Johnny became a regular in the central defence position over the next few seasons and appeared in 33 of their 36 games in the 1927–28 season where Bohs won the League, FAI Cup, League of Ireland Shield and Leinster Senior Cup. He scored an amazing 14 goals that season, 10 of them being penalties. He added another League winners medal in 1929–30 as Bohs great amateur team of that time showed their class. McMahon would also score in the winner in a 3–2 victory over Standard Liège that would win Bohemians the Aciéries d'Angleur tournament.
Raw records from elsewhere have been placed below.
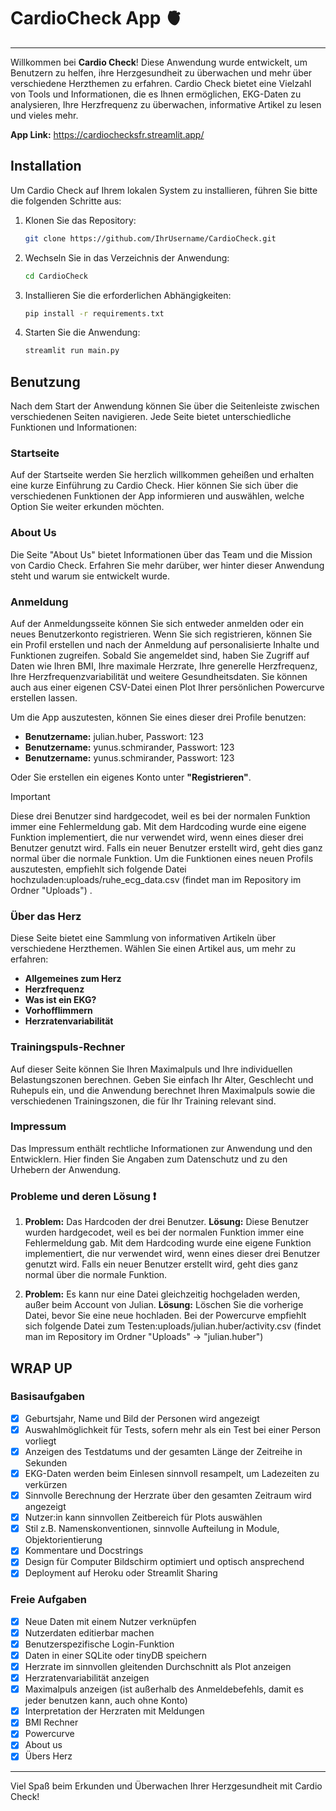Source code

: # CardioCheck App 🫀
---

Willkommen bei **Cardio Check**! Diese Anwendung wurde entwickelt, um Benutzern zu helfen, ihre Herzgesundheit zu überwachen und mehr über verschiedene Herzthemen zu erfahren. Cardio Check bietet eine Vielzahl von Tools und Informationen, die es Ihnen ermöglichen, EKG-Daten zu analysieren, Ihre Herzfrequenz zu überwachen, informative Artikel zu lesen und vieles mehr.



**App Link:** https://cardiochecksfr.streamlit.app/


## Installation

Um Cardio Check auf Ihrem lokalen System zu installieren, führen Sie bitte die folgenden Schritte aus:

1. Klonen Sie das Repository:
    ```bash
    git clone https://github.com/IhrUsername/CardioCheck.git
    ```
2. Wechseln Sie in das Verzeichnis der Anwendung:
    ```bash
    cd CardioCheck
    ```
3. Installieren Sie die erforderlichen Abhängigkeiten:
    ```bash
    pip install -r requirements.txt
    ```
4. Starten Sie die Anwendung:
    ```bash
    streamlit run main.py
    ```

## Benutzung

Nach dem Start der Anwendung können Sie über die Seitenleiste zwischen verschiedenen Seiten navigieren. Jede Seite bietet unterschiedliche Funktionen und Informationen:

### Startseite

Auf der Startseite werden Sie herzlich willkommen geheißen und erhalten eine kurze Einführung zu Cardio Check. Hier können Sie sich über die verschiedenen Funktionen der App informieren und auswählen, welche Option Sie weiter erkunden möchten.

### About Us

Die Seite "About Us" bietet Informationen über das Team und die Mission von Cardio Check. Erfahren Sie mehr darüber, wer hinter dieser Anwendung steht und warum sie entwickelt wurde.

### Anmeldung

Auf der Anmeldungsseite können Sie sich entweder anmelden oder ein neues Benutzerkonto registrieren. Wenn Sie sich registrieren, können Sie ein Profil erstellen und nach der Anmeldung auf personalisierte Inhalte und Funktionen zugreifen. Sobald Sie angemeldet sind, haben Sie Zugriff auf Daten wie Ihren BMI, Ihre maximale Herzrate, Ihre generelle Herzfrequenz, Ihre Herzfrequenzvariabilität und weitere Gesundheitsdaten. Sie können auch aus einer eigenen CSV-Datei einen Plot Ihrer persönlichen Powercurve erstellen lassen.

Um die App auszutesten, können Sie eines dieser drei Profile benutzen:
- **Benutzername:** julian.huber, Passwort: 123
- **Benutzername:** yunus.schmirander, Passwort: 123
- **Benutzername:** yunus.schmirander, Passwort: 123

Oder Sie erstellen ein eigenes Konto unter **"Registrieren"**. 

> [!IMPORTANT]
> Diese drei Benutzer sind hardgecodet, weil es bei der normalen Funktion immer eine Fehlermeldung gab. Mit dem Hardcoding wurde eine eigene Funktion implementiert, die nur verwendet wird, wenn eines dieser drei Benutzer genutzt wird. Falls ein neuer Benutzer erstellt wird, geht dies ganz normal über die normale Funktion. Um die Funktionen eines neuen Profils auszutesten, empfiehlt sich folgende Datei hochzuladen:uploads/ruhe_ecg_data.csv (findet man im Repository im Ordner "Uploads") .

### Über das Herz

Diese Seite bietet eine Sammlung von informativen Artikeln über verschiedene Herzthemen. Wählen Sie einen Artikel aus, um mehr zu erfahren:
- **Allgemeines zum Herz**
- **Herzfrequenz**
- **Was ist ein EKG?**
- **Vorhofflimmern**
- **Herzratenvariabilität**

### Trainingspuls-Rechner

Auf dieser Seite können Sie Ihren Maximalpuls und Ihre individuellen Belastungszonen berechnen. Geben Sie einfach Ihr Alter, Geschlecht und Ruhepuls ein, und die Anwendung berechnet Ihren Maximalpuls sowie die verschiedenen Trainingszonen, die für Ihr Training relevant sind.

### Impressum

Das Impressum enthält rechtliche Informationen zur Anwendung und den Entwicklern. Hier finden Sie Angaben zum Datenschutz und zu den Urhebern der Anwendung.

### Probleme und deren Lösung  :exclamation:

1. **Problem:** Das Hardcoden der drei Benutzer.
   **Lösung:** Diese Benutzer wurden hardgecodet, weil es bei der normalen Funktion immer eine Fehlermeldung gab. Mit dem Hardcoding wurde eine eigene Funktion implementiert, die nur verwendet wird, wenn eines dieser drei Benutzer genutzt wird. Falls ein neuer Benutzer erstellt wird, geht dies ganz normal über die normale Funktion.

2. **Problem:** Es kann nur eine Datei gleichzeitig hochgeladen werden, außer beim Account von Julian.
   **Lösung:** Löschen Sie die vorherige Datei, bevor Sie eine neue hochladen. Bei der Powercurve empfiehlt sich folgende Datei zum Testen:uploads/julian.huber/activity.csv (findet man im Repository im Ordner "Uploads" -> "julian.huber")

## WRAP UP

### Basisaufgaben

- [x] Geburtsjahr, Name und Bild der Personen wird angezeigt 
- [x] Auswahlmöglichkeit für Tests, sofern mehr als ein Test bei einer Person vorliegt 
- [x] Anzeigen des Testdatums und der gesamten Länge der Zeitreihe in Sekunden 
- [x] EKG-Daten werden beim Einlesen sinnvoll resampelt, um Ladezeiten zu verkürzen 
- [x] Sinnvolle Berechnung der Herzrate über den gesamten Zeitraum wird angezeigt 
- [x] Nutzer:in kann sinnvollen Zeitbereich für Plots auswählen 
- [x] Stil z.B. Namenskonventionen, sinnvolle Aufteilung in Module, Objektorientierung 
- [x] Kommentare und Docstrings 
- [x] Design für Computer Bildschirm optimiert und optisch ansprechend
- [x] Deployment auf Heroku oder Streamlit Sharing 

### Freie Aufgaben

- [x] Neue Daten mit einem Nutzer verknüpfen
- [x] Nutzerdaten editierbar machen
- [x] Benutzerspezifische Login-Funktion
- [x] Daten in einer SQLite oder tinyDB speichern 
- [x] Herzrate im sinnvollen gleitenden Durchschnitt als Plot anzeigen
- [x] Herzratenvariabilität anzeigen 
- [x] Maximalpuls anzeigen (ist außerhalb des Anmeldebefehls, damit es jeder benutzen kann, auch ohne Konto)
- [x] Interpretation der Herzraten mit Meldungen
- [x] BMI Rechner
- [x] Powercurve
- [x] About us
- [x] Übers Herz

---

Viel Spaß beim Erkunden und Überwachen Ihrer Herzgesundheit mit Cardio Check!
On 1 October 1933, he picked up a serious injury against a Peru/Chile XI and would never fully recover from it. This injury forced him to retire from football soon after. During his time at Bohemians, he scored a remarkable amount for a central defender - 34 league strikes.

After retirement, he spent several on the Bohemian F.C. Management Committee.

==Representative Honours==
He first appeared for the League of Ireland XI against an Irish League XI in March 1928, scoring the second in a 3–1 win for the LOI. The following October, he captained them against the Welsh League XI and scored the first goal (a penalty) in a 4–3 win for his side.

From 1930 to 1933, McMahon was a regular in the Irish Amateur team, winning 7 caps. He also captained them to a 4–3 win over England Amateurs side at Solitude in February 1933.

His greatest honour came in September 1933 when he was selected for Ireland against Scotland in Glasgow in September 1933. Johnny unfortunately had to withdraw from the following squad due to an injury picked up when playing for Bohs against a Peru/Chile XI and would never receive another cap. He remains the last player to be capped by the (Northern) Irish Football Association while playing for Bohemians.